The calculator also converts torque into:

• N·m (primary unit)
• oz-in
• kg-cm

This is helpful because:

• Robotics often uses kg-cm
• RC industry often uses oz-in
• Engineering uses N·m

Visual Power Comparison

The calculator includes a visual bar showing:

• Peak mechanical power (green)
• Heat loss at stall (red)

This helps you quickly see:

• How much useful power you can get
• How much energy becomes heat

In most motors, stall heat is much larger than usable mechanical output.

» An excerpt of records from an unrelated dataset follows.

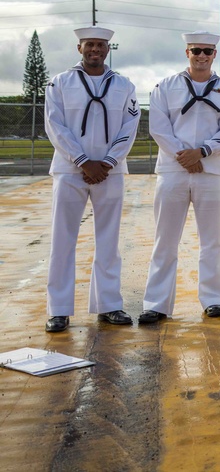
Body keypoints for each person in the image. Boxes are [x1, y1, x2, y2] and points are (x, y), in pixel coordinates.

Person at [43, 26, 140, 333]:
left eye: (100, 45)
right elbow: (54, 125)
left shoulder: (123, 85)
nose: (95, 49)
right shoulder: (60, 82)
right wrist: (83, 160)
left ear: (108, 49)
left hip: (110, 172)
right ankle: (58, 310)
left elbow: (130, 126)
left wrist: (108, 161)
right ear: (79, 48)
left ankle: (108, 305)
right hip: (70, 170)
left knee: (109, 241)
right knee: (62, 240)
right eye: (89, 45)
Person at [139, 32, 220, 323]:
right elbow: (159, 128)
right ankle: (156, 303)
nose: (202, 55)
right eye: (196, 50)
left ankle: (213, 300)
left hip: (210, 171)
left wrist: (202, 152)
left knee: (212, 240)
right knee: (165, 239)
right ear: (187, 52)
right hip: (173, 170)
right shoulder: (165, 87)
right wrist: (185, 155)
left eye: (208, 51)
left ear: (214, 55)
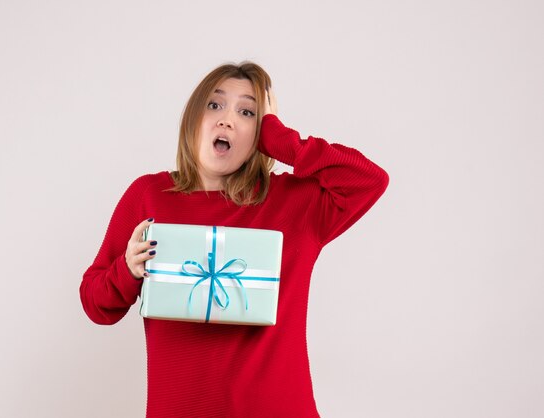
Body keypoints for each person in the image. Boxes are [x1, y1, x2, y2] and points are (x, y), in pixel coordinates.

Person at [80, 61, 389, 418]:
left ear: (259, 133)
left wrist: (280, 139)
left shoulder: (295, 203)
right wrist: (127, 269)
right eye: (215, 105)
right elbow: (95, 304)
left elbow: (369, 180)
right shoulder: (148, 195)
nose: (227, 118)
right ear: (193, 118)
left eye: (247, 112)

Engineering Insight: Why Stall Is Dangerous

When stall current is very high (for example over 150A):

• Copper windings overheat
• Insulation melts
• Neodymium magnets demagnetize
• ESC can fail

Even a few seconds at stall can cause permanent damage.

That is why current-limiting ESCs are critical.

Practical Example

Let’s say you have:

• 24V system
• 0.15Ω resistance
• 300 KV motor

Results would show:

• Very high stall current
• High stall torque
• Large heat generation
• Peak power at half no-load RPM

This tells you:

• Never let this motor remain stalled
• Use gearing
• Use current limiting

How to Use the Stall Torque Calculator Properly

1. Enter system voltage
2. Enter terminal resistance
3. Select KV or Kt mode
4. Input constant value
5. Click “Calculate Dynamics”

Then review:

• Stall torque
• Stall current
• Peak mechanical power
• Thermal warning message

If values look extreme, redesign before building.

Common Mistakes to Avoid

Ignoring Resistance Accuracy

Small error in resistance causes large current error.

Measure carefully with:

• Four-wire measurement
• Accurate ohmmeter

Assuming Stall Torque Is Continuous Torque

Stall torque is not safe operating torque.

Continuous torque is much lower.

Forgetting Cooling Limits

A motor on a bench behaves differently than:

• Inside a robot
• Inside a sealed housing
• In hot weather

Heat builds up fast.

When Should You Use a Stall Torque Calculator?

Use it when:

• Designing robotic arms
• Building electric scooters
• Choosing BLDC motors
• Selecting motor drivers
• Designing gear reductions
• Checking ESC limits

It saves time and prevents costly mistakes.